PROVIDED MATERIAL –
——
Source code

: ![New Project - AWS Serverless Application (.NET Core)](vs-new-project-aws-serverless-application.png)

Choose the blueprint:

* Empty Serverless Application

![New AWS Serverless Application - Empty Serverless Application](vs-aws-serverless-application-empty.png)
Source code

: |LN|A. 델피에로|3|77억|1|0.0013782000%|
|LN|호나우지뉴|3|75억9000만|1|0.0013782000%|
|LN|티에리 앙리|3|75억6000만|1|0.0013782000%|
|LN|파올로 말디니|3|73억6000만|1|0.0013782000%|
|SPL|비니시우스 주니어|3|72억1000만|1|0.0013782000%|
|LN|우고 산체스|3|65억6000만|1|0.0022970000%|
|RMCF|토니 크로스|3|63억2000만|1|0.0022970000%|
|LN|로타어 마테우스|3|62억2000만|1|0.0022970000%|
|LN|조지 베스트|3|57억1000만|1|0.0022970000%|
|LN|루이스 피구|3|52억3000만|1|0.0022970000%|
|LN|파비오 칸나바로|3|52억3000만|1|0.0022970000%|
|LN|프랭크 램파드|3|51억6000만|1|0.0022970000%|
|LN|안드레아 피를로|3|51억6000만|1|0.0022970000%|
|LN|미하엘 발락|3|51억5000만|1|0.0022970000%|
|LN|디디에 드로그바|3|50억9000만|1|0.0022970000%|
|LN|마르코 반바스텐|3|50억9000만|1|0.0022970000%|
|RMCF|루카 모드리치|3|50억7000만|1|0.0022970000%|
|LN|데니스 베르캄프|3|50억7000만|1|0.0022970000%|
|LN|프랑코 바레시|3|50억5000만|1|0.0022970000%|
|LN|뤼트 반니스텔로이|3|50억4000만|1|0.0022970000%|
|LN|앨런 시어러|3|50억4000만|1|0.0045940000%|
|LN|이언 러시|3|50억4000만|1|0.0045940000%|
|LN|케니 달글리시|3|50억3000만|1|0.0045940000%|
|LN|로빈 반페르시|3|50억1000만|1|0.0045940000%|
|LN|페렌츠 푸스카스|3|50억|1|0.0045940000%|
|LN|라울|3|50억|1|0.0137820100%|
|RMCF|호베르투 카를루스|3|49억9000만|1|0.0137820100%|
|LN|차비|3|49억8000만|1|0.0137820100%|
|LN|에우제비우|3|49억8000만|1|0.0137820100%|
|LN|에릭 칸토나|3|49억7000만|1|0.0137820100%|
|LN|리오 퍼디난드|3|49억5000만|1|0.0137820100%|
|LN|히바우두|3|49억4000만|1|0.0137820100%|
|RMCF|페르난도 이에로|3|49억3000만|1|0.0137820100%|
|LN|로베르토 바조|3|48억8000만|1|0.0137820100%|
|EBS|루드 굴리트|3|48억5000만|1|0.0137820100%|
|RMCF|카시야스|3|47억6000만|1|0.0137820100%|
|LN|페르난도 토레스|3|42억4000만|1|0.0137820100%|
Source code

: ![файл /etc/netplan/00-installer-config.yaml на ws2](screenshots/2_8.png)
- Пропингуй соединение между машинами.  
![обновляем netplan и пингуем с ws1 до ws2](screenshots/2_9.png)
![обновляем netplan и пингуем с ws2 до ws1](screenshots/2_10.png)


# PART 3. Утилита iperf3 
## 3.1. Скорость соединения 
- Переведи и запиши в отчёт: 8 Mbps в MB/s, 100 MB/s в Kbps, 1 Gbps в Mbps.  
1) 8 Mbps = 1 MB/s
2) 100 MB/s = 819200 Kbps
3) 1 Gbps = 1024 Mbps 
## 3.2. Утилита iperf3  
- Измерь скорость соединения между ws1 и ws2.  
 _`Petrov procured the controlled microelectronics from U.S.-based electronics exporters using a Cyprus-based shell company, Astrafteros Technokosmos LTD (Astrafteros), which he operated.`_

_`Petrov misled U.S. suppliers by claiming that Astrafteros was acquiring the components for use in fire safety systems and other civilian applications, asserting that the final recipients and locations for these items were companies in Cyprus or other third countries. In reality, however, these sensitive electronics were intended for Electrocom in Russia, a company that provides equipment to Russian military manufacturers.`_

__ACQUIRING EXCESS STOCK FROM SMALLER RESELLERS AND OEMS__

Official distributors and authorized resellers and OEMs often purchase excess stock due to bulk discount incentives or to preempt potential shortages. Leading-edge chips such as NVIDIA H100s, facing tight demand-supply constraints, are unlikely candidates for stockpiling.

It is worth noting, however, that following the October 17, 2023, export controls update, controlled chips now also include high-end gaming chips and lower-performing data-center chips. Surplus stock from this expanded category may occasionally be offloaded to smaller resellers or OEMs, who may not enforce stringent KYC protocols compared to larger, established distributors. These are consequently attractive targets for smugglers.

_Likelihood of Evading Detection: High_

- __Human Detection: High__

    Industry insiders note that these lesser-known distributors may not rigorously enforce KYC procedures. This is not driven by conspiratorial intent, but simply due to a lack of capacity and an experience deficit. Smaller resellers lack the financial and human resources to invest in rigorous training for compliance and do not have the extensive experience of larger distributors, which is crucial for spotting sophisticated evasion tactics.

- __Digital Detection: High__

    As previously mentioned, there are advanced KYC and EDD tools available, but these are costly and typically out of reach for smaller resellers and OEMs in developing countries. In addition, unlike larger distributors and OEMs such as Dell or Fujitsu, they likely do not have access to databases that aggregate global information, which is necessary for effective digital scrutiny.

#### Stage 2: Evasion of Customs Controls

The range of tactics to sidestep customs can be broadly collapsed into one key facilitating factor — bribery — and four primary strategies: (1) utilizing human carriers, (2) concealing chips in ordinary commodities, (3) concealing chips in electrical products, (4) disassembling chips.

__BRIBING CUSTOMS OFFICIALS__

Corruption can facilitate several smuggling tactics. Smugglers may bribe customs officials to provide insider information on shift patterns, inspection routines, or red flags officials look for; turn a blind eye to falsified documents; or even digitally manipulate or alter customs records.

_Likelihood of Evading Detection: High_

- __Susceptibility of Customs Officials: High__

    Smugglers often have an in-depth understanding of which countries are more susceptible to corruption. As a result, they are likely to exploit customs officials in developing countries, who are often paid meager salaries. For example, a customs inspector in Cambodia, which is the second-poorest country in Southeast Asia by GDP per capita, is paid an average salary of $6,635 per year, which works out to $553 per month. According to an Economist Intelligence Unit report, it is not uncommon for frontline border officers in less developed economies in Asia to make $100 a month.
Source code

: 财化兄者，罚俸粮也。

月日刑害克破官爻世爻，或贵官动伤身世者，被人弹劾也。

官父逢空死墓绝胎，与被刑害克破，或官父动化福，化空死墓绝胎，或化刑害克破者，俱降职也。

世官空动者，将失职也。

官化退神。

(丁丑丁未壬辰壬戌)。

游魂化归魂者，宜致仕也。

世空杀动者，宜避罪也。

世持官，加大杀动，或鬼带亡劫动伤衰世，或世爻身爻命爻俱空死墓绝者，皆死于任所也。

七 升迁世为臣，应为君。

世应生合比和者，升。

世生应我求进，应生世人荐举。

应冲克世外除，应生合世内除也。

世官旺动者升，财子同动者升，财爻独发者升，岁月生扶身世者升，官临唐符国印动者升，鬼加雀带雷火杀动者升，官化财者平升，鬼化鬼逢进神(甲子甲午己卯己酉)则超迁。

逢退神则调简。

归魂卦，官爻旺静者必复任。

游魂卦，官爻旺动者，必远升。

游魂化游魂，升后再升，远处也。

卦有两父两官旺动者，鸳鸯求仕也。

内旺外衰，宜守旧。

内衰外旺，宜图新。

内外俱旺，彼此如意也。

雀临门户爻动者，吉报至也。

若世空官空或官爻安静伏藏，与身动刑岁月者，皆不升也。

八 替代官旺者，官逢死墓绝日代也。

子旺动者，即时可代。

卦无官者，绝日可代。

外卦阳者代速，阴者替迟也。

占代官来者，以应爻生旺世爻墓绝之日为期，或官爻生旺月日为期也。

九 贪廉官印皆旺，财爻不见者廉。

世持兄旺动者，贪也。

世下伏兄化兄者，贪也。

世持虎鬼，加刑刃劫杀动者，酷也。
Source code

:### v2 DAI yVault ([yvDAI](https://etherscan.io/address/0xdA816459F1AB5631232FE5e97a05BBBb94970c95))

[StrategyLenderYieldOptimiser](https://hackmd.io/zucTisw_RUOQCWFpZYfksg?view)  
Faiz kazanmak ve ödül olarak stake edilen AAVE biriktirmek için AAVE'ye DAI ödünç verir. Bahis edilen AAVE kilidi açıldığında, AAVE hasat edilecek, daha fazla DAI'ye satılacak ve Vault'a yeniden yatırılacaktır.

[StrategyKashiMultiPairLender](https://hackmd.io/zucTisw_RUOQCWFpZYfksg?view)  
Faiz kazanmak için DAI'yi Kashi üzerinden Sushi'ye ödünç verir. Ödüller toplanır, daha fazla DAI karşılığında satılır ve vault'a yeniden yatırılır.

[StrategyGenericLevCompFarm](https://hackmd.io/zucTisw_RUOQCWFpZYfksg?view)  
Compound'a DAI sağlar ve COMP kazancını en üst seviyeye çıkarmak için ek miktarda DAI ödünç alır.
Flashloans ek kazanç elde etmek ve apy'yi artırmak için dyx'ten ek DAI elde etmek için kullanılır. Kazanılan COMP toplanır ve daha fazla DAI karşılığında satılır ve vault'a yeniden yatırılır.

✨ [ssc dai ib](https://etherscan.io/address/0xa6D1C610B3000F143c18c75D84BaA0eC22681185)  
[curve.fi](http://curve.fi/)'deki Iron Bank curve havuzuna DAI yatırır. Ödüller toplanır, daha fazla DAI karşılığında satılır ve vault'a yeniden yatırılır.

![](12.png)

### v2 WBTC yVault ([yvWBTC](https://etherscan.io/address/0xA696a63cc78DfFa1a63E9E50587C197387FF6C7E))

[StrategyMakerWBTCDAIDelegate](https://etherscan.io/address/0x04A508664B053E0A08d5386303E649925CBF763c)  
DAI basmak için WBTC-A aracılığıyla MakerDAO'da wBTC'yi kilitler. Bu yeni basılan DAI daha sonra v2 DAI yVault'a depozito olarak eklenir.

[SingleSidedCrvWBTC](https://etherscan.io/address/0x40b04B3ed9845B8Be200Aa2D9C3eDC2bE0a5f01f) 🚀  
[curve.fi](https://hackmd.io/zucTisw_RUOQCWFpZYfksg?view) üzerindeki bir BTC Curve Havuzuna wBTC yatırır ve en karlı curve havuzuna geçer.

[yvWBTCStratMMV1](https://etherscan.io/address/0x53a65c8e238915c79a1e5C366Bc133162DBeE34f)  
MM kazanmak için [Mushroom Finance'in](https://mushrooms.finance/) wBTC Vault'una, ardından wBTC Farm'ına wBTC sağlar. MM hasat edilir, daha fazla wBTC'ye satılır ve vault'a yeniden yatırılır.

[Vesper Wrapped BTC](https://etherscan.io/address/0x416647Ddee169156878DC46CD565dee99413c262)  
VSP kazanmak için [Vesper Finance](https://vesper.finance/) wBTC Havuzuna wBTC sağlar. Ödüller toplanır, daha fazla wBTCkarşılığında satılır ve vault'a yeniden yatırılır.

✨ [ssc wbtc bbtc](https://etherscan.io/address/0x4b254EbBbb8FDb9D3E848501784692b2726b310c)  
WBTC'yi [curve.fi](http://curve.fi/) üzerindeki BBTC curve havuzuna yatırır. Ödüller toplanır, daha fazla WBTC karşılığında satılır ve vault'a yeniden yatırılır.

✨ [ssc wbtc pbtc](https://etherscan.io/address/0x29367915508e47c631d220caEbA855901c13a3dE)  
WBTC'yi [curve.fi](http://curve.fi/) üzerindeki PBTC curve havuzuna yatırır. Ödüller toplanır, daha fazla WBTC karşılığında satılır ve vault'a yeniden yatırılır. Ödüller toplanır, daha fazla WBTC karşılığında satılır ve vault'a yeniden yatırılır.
——
WORK INSTRUCTIONS – Could you retype the lines exactly, running from the line that contains "# PART 3. Утилита iperf3" through the line that contains "- Измерь скорость", with both of those lines included?

RESULT BELOW –
# PART 3. Утилита iperf3 
## 3.1. Скорость соединения 
- Переведи и запиши в отчёт: 8 Mbps в MB/s, 100 MB/s в Kbps, 1 Gbps в Mbps.  
1) 8 Mbps = 1 MB/s
2) 100 MB/s = 819200 Kbps
3) 1 Gbps = 1024 Mbps 
## 3.2. Утилита iperf3  
- Измерь скорость соединения между ws1 и ws2.  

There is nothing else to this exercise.